_JOB A:_ From the listing further down, put the lines from the line with "## 1. Executive Summary" to the line with "- **JavaScript (ES6+):**" into a JSON list of strings, one string per line, skipping blank lines.

(PAGE EXCERPT begins)

# Brogynytn hall may 2015



## Lavino (Jun 19, 2015)

Visited the nice old hall with friend Tom and woopashoopaa. Was part of the days planned road trip. It took us a while to find this one but managed to get there in the end after thinking it was in another location and trecking through fields of dead sheep . And around various farm houses we eventually found it. Nice big old place and when we scouted it out for a while and made our entrane not long after we heard the alarms screaming so grabbed a few shot and made our way out as the building next door is live and is part of the estate. So here's a few pics I did manage to get and some history...


Brogyntyn Hall has stood abandoned for 15 years. It was owned by the Lord Harlech until 2000. Settled in the 1600s the house and its estate once presided over the land as far as the eye can see. The family was one of the great English dynasties and owners of Harlech Castle in North Wales as well.
Unfortunately a string of tragedies including two Lords Harlech dying without wills, leaving massive death duties to be paid, saw the decline of the family fortunes and subsequent sale of the Hall. Interestingly it was also used during the war by British Telecom as headquarters for communications for the spy network operating in Europe.

























This is when it was used for the telecommunications


----------



## krela (Jun 19, 2015)

I like that, thanks for posting.


----------



## Lavino (Jun 19, 2015)

I did actually get into the main building but left my camera below it a bit of a climb but is possible so a return visit is on the cards


----------



## Priority 7 (Jun 19, 2015)

Watch out for the bat


----------



## Mikeymutt (Jun 19, 2015)

Ahhhh the house of tears nice one..I wandered around here while on holiday Saw the way in..but was on my own so decided to leave it..

(PAGE EXCERPT ends)
(INFORMATION PROVIDED begins)

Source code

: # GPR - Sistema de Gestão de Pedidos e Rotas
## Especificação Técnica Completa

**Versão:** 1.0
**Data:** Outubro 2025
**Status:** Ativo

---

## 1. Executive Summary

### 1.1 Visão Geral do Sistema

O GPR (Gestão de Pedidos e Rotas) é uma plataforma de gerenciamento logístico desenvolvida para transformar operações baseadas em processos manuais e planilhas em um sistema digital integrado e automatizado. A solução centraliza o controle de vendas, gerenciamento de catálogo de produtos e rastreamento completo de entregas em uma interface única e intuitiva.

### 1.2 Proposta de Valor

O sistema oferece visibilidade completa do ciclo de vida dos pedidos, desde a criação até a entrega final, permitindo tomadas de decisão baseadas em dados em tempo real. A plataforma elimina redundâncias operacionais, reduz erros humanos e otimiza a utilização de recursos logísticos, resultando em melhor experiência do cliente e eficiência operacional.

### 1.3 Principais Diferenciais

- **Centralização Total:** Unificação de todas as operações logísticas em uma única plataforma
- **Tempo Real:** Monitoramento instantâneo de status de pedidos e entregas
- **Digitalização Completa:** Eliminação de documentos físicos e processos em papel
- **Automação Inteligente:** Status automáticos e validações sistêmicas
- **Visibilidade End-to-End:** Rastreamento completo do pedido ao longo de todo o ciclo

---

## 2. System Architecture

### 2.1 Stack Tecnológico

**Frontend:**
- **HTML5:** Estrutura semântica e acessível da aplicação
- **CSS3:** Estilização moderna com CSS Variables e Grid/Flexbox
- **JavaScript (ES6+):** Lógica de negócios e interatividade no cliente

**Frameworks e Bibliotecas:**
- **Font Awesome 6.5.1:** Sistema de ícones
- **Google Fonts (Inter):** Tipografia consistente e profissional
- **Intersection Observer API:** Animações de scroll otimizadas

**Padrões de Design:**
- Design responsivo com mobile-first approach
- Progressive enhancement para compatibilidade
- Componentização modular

(INFORMATION PROVIDED ends)

_JOB B:_ In the forum thread about Brogyntyn Hall, who owned the hall until 2000?

_WRITTEN SOLUTION A:_
[
  "## 1. Executive Summary",
  "### 1.1 Visão Geral do Sistema",
  "O GPR (Gestão de Pedidos e Rotas) é uma plataforma de gerenciamento logístico desenvolvida para transformar operações baseadas em processos manuais e planilhas em um sistema digital integrado e automatizado. A solução centraliza o controle de vendas, gerenciamento de catálogo de produtos e rastreamento completo de entregas em uma interface única e intuitiva.",
  "### 1.2 Proposta de Valor",
  "O sistema oferece visibilidade completa do ciclo de vida dos pedidos, desde a criação até a entrega final, permitindo tomadas de decisão baseadas em dados em tempo real. A plataforma elimina redundâncias operacionais, reduz erros humanos e otimiza a utilização de recursos logísticos, resultando em melhor experiência do cliente e eficiência operacional.",
  "### 1.3 Principais Diferenciais",
  "- **Centralização Total:** Unificação de todas as operações logísticas em uma única plataforma",
  "- **Tempo Real:** Monitoramento instantâneo de status de pedidos e entregas",
  "- **Digitalização Completa:** Eliminação de documentos físicos e processos em papel",
  "- **Automação Inteligente:** Status automáticos e validações sistêmicas",
  "- **Visibilidade End-to-End:** Rastreamento completo do pedido ao longo de todo o ciclo",
  "---",
  "## 2. System Architecture",
  "### 2.1 Stack Tecnológico",
  "**Frontend:**",
  "- **HTML5:** Estrutura semântica e acessível da aplicação",
  "- **CSS3:** Estilização moderna com CSS Variables e Grid/Flexbox",
  "- **JavaScript (ES6+):** Lógica de negócios e interatividade no cliente"
]

_WRITTEN SOLUTION B:_ Lord Harlech owned it until 2000.